### Work to be completed:
Copy out the following rows word for word.

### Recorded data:
BEGIN

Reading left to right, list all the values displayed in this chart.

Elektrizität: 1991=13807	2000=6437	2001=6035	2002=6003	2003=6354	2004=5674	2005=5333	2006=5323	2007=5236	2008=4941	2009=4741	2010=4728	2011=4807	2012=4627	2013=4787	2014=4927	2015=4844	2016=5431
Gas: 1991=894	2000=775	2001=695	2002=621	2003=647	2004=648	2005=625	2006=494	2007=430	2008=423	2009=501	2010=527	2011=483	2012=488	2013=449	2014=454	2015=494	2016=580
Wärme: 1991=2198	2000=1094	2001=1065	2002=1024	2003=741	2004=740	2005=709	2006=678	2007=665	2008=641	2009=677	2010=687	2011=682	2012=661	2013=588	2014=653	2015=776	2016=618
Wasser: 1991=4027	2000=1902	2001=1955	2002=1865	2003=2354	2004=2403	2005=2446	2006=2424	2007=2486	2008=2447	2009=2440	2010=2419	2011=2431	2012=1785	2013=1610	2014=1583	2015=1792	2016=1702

END

### Answer for the task:
Reading left to right, list all the values displayed in this chart.

Elektrizität: 1991=13807	2000=6437	2001=6035	2002=6003	2003=6354	2004=5674	2005=5333	2006=5323	2007=5236	2008=4941	2009=4741	2010=4728	2011=4807	2012=4627	2013=4787	2014=4927	2015=4844	2016=5431
Gas: 1991=894	2000=775	2001=695	2002=621	2003=647	2004=648	2005=625	2006=494	2007=430	2008=423	2009=501	2010=527	2011=483	2012=488	2013=449	2014=454	2015=494	2016=580
Wärme: 1991=2198	2000=1094	2001=1065	2002=1024	2003=741	2004=740	2005=709	2006=678	2007=665	2008=641	2009=677	2010=687	2011=682	2012=661	2013=588	2014=653	2015=776	2016=618
Wasser: 1991=4027	2000=1902	2001=1955	2002=1865	2003=2354	2004=2403	2005=2446	2006=2424	2007=2486	2008=2447	2009=2440	2010=2419	2011=2431	2012=1785	2013=1610	2014=1583	2015=1792	2016=1702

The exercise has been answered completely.